● Job:
Please transcribe, word for word, the line containing "0 commentaire" and every line after it through the end of the records below, and nothing else.

Records drawn from a dataset
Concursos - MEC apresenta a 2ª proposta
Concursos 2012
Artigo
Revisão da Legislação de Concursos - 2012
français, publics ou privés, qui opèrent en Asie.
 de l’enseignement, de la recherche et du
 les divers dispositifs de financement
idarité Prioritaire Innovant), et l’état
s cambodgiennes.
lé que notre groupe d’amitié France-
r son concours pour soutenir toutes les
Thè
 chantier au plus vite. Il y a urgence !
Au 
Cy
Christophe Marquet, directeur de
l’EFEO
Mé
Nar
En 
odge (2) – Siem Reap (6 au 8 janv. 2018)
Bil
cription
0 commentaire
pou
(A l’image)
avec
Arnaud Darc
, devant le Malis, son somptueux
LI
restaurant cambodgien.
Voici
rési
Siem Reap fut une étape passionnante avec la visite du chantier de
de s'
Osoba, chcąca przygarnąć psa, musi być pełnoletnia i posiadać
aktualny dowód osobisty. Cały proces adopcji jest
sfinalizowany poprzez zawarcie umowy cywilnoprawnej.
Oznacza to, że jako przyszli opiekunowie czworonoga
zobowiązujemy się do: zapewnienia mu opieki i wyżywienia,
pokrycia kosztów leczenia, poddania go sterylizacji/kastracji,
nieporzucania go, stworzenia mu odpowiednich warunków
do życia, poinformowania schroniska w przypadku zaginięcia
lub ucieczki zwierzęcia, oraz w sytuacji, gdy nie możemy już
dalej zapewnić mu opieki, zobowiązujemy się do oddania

● Task response:
0 commentaire
pou
(A l’image)
avec
Arnaud Darc
, devant le Malis, son somptueux
LI
restaurant cambodgien.
Voici
rési
Siem Reap fut une étape passionnante avec la visite du chantier de
de s'
Osoba, chcąca przygarnąć psa, musi być pełnoletnia i posiadać
aktualny dowód osobisty. Cały proces adopcji jest
sfinalizowany poprzez zawarcie umowy cywilnoprawnej.
Oznacza to, że jako przyszli opiekunowie czworonoga
zobowiązujemy się do: zapewnienia mu opieki i wyżywienia,
pokrycia kosztów leczenia, poddania go sterylizacji/kastracji,
nieporzucania go, stworzenia mu odpowiednich warunków
do życia, poinformowania schroniska w przypadku zaginięcia
lub ucieczki zwierzęcia, oraz w sytuacji, gdy nie możemy już
dalej zapewnić mu opieki, zobowiązujemy się do oddania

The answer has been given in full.